= What you will do =
A) In the Matt Gallagher biography, how many siblings did Gallagher have?
B) Rewrite the part of the Matt Gallagher biography starting with "Matt Gallagher (15" and going on through "just £17 profit.", with "Gaelic football" replaced by "hurling".

= Passage =
● ● ● ● ● ● ●

- Born: 15 February 1915 Cashel, County Sligo, Ireland
- Died: 7 January 1974 (aged 58) Mulhuddart, County Dublin, Ireland
- Occupation: Property developer
- Spouse: Patricia Sheeran ​(m. 1946)​
- Children: 7, including Patrick

= Matt Gallagher (businessman) =

Irish property developer and businessman

Matt Gallagher (15 February 1915 – 7 January 1974) was an Irish property developer and businessman who founded the Gallagher Group.

==Early life and family==
Matt Gallagher was born in Cashel, Curry parish, County Sligo on 15 February 1915. His parents were Matthew, a farmer, and his wife Margaret Gallagher (née Reilly). He had 13 siblings. Gallagher was educated at Moylough national school, while also working on the family farm. He played Gaelic football, and was on part of the Curry team that won the 1930 Sligo minor championship, leading to him being selected for the Sligo minors. He left for England in summer 1932, following a road works contract which yielded him just £17 profit.

==Life in England==
Gallagher began work in England as a farm labourer in Yorkshire and Lincolnshire, later working on building sites, which led to him moving around the country. He mostly sent his salary back to his family in Cashel, and visited every couple of years. His younger brother eventually came with him to England. In early 1939 Gallagher pooled his savings with his brothers Joe, Dan, Hubert, and James, to put a down payment on two trucks. They used these to transport materials that were used to build factories, runways and raid shelters for the British World War II preparations. At first they worked out of Liverpool, but when the air raids on British cities began in 1940, they moved to a shale pit in Lancashire which they leased. They also commenced hauling landfill to bombsites. On one occasion, Gallagher continued to work on a site during and air raid, only leaving when the planes were overhead. This inspired his brother James to say that he was "the king of our family and the king of Ireland as far as I'm concerned". The brothers grew their fleet to 10 trucks, which resulted in them securing an 18-month government contract to transport farm labourers.

By 1944 the Gallaghers had 100 trucks with 90 on hire, and they moved to London where they began delivering materials for reconstruction. In 1945 they were among the first to engage in the pending housing boom, building a housing development at St Albans, one of the first post-war private developments. The new Labour government banned private home building, but the Gallaghers continued to work demolishing air raid shelters and working on public housing contracts. Gallagher met and married Patricia Sheeran in 1946, and the couple lived in Tottenham with his brother James and his wife. They lived above their restaurant.

==Return to Ireland==
Britain was hit with an economic crisis in 1947 which had a severe impact on the construction industry. The Gallaghers returned to Ireland by 1949, having tested the Irish housing market. Dan had died, leaving Hubert, Joe, and Charles to stay in London to continue the business there. James led the Dublin business, and Gallagher commuted between London and Dublin before he settled in Santry, Dublin around 1950. In Ireland they formed a partnership and traded as Messrs Gallagher, Roarty and Furlong, and began work on small local-authority housing contracts in Dublin. They then progressed to their first private development in Santry, noted for their competitive prices, higher building standards and advanced building techniques. They primarily worked in Dublin, and while still taking on some local-authority contracts, the brothers preferred to build on land they owned to maximise their profits.

● ● ● ● ● ● ●

= Dataset rows =
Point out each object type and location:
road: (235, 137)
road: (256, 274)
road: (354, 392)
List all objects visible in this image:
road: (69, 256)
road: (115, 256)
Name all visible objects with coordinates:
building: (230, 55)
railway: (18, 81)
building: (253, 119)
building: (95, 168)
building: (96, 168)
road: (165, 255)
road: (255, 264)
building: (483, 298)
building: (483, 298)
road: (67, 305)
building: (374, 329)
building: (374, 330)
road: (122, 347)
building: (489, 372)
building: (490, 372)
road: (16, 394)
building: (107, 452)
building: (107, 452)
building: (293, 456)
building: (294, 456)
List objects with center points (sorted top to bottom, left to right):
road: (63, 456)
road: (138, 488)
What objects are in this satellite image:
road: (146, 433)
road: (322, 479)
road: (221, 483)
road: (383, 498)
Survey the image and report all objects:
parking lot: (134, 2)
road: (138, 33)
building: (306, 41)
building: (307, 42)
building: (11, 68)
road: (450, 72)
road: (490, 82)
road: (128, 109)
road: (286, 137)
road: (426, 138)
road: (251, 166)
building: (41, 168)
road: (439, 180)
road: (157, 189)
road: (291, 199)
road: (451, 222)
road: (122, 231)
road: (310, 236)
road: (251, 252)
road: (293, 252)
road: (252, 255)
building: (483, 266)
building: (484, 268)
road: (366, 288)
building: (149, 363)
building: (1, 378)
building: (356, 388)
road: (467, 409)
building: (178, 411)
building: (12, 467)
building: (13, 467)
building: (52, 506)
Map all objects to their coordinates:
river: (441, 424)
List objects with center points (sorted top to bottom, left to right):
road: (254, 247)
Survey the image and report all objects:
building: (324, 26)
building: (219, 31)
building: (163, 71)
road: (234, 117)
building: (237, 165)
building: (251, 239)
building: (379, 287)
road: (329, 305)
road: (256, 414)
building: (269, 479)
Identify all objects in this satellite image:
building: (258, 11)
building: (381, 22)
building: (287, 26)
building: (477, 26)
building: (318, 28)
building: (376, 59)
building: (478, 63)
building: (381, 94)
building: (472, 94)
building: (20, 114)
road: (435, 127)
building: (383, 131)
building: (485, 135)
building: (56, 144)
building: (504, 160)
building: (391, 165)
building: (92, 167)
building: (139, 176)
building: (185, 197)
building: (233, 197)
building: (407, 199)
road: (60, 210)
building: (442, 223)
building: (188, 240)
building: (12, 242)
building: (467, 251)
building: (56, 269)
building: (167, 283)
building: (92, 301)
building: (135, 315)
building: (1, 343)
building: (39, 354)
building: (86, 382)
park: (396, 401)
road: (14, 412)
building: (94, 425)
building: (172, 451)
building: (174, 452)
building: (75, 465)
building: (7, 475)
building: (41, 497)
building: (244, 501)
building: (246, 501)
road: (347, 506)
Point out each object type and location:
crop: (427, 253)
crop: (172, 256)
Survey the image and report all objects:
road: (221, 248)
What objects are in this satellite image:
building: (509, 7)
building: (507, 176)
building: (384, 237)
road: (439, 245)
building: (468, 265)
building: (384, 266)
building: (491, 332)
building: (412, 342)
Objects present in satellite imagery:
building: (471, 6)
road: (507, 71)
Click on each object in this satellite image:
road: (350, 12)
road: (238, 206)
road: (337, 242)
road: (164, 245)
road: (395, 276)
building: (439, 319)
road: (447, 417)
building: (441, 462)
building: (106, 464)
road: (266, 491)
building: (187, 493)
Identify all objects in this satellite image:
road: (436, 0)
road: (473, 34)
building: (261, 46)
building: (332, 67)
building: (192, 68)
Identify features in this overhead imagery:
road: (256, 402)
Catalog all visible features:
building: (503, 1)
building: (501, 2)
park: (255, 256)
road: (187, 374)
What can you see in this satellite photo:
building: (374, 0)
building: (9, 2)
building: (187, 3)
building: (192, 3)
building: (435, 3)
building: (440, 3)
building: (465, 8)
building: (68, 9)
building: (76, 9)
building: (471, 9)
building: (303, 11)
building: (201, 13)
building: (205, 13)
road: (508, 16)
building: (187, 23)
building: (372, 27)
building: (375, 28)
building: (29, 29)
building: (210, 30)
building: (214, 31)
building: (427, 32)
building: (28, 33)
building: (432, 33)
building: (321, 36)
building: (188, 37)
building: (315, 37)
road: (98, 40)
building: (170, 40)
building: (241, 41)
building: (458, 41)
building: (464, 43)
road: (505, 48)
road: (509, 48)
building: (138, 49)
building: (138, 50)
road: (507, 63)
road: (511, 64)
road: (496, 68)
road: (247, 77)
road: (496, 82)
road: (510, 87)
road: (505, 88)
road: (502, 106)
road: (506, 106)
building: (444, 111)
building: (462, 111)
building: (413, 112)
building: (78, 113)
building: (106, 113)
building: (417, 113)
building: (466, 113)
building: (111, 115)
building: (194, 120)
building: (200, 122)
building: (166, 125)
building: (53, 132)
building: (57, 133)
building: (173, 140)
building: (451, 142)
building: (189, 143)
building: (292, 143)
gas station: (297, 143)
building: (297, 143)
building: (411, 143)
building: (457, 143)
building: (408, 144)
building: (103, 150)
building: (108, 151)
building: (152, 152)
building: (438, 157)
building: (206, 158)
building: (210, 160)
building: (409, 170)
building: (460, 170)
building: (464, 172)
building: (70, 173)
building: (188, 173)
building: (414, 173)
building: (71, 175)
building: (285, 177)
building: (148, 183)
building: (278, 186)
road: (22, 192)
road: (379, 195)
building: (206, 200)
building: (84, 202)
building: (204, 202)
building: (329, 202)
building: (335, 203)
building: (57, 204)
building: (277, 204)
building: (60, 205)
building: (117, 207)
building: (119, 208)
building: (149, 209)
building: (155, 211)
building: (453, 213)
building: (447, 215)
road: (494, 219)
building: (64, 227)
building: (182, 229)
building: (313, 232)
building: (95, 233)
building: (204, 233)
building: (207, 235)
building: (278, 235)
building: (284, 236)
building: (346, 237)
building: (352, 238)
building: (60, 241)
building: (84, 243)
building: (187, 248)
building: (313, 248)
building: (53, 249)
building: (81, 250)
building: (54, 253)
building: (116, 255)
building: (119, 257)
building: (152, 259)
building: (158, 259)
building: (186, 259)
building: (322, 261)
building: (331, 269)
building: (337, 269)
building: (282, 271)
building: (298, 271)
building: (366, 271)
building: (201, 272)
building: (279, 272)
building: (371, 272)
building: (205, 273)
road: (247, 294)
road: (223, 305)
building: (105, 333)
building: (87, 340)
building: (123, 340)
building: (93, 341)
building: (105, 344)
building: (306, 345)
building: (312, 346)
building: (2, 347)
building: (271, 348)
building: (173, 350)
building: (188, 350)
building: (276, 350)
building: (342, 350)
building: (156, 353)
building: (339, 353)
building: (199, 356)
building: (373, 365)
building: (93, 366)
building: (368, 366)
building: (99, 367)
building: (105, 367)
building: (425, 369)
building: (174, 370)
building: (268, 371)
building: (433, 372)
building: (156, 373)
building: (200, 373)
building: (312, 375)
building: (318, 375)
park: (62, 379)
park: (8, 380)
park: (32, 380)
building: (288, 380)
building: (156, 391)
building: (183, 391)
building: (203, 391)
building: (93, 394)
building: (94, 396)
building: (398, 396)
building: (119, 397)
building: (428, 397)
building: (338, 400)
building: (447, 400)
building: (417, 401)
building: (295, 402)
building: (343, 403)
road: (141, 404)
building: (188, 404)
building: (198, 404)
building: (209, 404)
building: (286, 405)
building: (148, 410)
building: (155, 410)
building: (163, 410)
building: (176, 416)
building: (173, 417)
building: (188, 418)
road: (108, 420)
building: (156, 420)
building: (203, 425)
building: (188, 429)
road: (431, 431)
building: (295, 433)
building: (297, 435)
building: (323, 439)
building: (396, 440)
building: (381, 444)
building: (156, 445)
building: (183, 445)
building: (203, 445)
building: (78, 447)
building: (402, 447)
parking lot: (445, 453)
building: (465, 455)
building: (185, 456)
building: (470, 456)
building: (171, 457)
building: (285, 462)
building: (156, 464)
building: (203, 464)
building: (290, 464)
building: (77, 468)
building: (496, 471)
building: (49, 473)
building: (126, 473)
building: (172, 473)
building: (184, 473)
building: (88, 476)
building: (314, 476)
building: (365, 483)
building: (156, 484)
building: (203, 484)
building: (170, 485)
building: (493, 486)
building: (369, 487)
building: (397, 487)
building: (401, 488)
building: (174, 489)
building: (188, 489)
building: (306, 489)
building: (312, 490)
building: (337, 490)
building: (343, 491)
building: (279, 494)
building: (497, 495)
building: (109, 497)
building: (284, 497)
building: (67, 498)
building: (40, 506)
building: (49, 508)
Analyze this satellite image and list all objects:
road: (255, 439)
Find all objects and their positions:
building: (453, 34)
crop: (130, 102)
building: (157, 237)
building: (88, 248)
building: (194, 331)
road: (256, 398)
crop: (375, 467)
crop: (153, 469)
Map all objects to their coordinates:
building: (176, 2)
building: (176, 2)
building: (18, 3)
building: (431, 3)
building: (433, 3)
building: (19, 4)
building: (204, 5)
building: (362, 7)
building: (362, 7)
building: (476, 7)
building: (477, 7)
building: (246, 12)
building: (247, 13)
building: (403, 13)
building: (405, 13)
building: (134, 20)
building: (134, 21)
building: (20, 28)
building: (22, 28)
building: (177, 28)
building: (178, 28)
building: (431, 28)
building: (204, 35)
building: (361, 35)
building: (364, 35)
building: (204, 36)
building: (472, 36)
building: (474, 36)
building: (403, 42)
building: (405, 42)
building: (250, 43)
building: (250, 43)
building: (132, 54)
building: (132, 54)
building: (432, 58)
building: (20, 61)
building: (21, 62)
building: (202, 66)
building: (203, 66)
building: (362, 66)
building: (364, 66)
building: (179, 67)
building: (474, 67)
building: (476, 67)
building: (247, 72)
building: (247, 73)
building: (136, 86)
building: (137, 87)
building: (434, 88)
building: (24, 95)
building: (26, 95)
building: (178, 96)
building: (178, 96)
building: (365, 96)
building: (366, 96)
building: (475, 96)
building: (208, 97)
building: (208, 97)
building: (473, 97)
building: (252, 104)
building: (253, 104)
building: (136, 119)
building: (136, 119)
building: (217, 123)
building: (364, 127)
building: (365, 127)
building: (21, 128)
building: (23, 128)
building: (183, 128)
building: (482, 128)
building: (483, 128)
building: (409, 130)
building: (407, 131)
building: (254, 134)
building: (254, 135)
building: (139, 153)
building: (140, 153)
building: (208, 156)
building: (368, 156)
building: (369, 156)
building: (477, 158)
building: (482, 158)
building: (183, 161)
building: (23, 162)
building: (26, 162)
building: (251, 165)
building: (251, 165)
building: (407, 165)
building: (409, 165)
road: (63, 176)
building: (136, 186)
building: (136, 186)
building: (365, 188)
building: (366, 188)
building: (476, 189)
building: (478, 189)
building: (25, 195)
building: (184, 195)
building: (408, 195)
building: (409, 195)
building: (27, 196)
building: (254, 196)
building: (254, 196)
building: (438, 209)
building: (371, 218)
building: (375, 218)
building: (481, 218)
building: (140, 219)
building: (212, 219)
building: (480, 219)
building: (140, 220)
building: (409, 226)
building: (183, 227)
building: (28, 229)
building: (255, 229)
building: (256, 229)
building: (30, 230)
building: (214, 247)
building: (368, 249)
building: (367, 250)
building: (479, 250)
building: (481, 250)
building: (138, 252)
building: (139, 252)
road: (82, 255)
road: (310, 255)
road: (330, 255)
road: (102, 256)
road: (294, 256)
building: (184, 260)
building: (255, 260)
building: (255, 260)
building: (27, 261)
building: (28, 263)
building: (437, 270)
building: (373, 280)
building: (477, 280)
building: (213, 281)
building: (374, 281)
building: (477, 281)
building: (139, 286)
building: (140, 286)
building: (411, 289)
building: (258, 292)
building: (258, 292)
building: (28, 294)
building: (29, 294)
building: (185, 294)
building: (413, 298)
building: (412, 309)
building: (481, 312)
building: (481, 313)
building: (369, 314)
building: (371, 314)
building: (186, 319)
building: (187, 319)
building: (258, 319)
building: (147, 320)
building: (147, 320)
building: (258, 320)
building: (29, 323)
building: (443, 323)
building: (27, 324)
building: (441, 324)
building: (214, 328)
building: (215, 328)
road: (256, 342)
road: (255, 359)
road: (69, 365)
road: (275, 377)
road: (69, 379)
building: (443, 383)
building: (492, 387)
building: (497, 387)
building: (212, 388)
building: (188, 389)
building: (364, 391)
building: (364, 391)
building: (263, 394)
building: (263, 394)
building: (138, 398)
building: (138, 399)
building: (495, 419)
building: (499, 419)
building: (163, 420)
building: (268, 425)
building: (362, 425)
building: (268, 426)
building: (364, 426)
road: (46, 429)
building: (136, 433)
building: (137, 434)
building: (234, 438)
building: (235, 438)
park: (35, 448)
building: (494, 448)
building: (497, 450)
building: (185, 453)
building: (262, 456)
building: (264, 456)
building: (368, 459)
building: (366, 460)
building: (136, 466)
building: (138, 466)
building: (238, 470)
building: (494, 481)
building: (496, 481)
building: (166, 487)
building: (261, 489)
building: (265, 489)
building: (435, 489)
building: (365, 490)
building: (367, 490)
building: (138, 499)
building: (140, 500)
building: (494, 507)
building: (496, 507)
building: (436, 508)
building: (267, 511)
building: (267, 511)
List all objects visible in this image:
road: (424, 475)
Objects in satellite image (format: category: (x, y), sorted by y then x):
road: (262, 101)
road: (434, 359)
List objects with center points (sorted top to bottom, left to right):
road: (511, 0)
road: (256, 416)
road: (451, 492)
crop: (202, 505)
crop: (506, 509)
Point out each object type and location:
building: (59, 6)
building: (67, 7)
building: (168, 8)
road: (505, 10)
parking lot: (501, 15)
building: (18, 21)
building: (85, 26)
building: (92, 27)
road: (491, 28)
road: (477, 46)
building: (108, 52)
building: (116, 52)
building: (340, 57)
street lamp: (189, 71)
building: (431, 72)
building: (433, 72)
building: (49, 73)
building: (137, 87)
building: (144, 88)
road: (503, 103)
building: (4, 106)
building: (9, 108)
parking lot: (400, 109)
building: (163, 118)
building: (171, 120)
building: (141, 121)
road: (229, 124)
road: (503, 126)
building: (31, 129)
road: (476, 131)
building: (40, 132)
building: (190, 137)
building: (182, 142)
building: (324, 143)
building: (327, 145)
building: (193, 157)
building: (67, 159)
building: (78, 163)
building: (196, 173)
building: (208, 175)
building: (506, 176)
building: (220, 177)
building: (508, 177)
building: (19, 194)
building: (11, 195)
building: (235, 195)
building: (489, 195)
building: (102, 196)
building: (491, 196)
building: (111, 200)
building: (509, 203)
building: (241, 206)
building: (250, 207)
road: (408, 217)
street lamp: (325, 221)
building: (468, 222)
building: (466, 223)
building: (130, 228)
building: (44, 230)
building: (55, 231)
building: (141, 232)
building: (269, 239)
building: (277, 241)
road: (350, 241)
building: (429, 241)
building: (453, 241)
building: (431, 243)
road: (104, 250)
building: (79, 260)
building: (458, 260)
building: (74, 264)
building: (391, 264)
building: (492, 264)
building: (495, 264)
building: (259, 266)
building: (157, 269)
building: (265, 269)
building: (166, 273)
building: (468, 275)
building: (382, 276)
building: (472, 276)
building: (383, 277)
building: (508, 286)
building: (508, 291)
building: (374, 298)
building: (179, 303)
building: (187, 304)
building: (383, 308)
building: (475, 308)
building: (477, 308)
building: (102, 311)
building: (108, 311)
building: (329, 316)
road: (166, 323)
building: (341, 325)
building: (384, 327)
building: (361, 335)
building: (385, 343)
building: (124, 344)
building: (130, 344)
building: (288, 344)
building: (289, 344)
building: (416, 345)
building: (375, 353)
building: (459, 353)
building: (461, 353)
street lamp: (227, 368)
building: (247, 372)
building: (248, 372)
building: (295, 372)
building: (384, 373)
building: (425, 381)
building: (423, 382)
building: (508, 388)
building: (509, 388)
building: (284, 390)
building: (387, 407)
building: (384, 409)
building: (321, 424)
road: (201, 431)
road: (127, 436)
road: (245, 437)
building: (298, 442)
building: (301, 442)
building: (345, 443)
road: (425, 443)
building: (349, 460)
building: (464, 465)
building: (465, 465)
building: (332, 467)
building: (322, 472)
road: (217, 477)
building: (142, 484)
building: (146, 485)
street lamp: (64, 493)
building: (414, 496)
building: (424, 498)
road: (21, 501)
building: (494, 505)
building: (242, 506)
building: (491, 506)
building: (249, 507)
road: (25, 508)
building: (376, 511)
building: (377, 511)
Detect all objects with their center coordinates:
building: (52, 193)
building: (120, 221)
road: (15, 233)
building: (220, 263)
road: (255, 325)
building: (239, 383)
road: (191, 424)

● ● ● ● ● ● ●

= Task-by-task outputs =
A) 13

B)
Matt Gallagher (15 February 1915 – 7 January 1974) was an Irish property developer and businessman who founded the Gallagher Group.

==Early life and family==
Matt Gallagher was born in Cashel, Curry parish, County Sligo on 15 February 1915. His parents were Matthew, a farmer, and his wife Margaret Gallagher (née Reilly). He had 13 siblings. Gallagher was educated at Moylough national school, while also working on the family farm. He played hurling, and was on part of the Curry team that won the 1930 Sligo minor championship, leading to him being selected for the Sligo minors. He left for England in summer 1932, following a road works contract which yielded him just £17 profit.